The new mobile device, targeting consumers and small businesses, offers Internet telephony services from TelTel.
Retail shelves will soon see a new class of Wi-Fi mobile devices sold alongside cell phones and PDAs that work on carriers' cellular networks.
D-Link Systems Inc., a data networking hardware provider, today rolled out a Wi-Fi phone that will allow people to make free calls anywhere in the world where there's open Wi-Fi access. D-Link claims it's the first pocket-sized Wi-Fi phone that will ship with a full-featured softphone--a software-based phone for VoIP calling--from Internet telephony services provider TelTel.
Using the D-Link Wi-Fi phone, TelTel customers will be able to call each other for free, or non-TelTel customers for a fee. Calls will be made over the Public Session Initiation Protocol Telephone Network, allowing for integrated voice and data applications.
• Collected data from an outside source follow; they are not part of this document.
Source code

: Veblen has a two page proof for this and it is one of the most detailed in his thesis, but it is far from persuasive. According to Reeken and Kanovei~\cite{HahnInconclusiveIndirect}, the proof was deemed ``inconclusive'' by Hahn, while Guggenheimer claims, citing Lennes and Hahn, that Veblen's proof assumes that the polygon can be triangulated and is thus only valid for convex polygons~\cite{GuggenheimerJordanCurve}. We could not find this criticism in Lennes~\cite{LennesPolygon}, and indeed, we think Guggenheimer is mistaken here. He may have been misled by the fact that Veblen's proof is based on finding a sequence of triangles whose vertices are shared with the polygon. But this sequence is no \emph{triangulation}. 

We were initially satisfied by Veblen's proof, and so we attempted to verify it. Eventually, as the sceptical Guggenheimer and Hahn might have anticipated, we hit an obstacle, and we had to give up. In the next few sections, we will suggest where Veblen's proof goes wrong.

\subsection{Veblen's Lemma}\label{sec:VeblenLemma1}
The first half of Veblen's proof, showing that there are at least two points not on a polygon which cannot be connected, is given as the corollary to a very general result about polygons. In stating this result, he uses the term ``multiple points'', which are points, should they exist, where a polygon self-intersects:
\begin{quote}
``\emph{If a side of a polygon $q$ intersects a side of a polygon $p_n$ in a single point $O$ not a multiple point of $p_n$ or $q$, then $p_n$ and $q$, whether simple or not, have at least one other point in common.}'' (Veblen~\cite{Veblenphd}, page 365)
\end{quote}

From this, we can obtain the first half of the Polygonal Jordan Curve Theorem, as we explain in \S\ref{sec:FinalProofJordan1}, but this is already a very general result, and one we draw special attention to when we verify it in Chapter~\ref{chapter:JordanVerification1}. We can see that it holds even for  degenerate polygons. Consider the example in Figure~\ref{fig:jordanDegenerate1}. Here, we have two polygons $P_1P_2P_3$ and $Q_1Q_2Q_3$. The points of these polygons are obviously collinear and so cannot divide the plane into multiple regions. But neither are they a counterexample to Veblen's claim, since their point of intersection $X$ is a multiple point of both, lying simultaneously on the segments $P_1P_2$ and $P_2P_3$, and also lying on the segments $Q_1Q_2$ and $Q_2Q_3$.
Users will get most of the same IP telephony services on their Wi-Fi phones as the PC version of TelTel's softphone, including buddy list synchronization, which lets users see if their contacts are available to take calls.
The D-Link phone is intended for both consumers and small businesses. It's designed to give people the freedom to use VoIP services when they're away from their PCs and is a cheaper alternative to traditional landline and cellular services, according to Jack Chang, TelTel's chief operating officer.
D-Link is showcasing the phone at this week's Spring VON conference in San Jose. It should be available at retailers like Circuit City and Best Buy this summer for less than $300.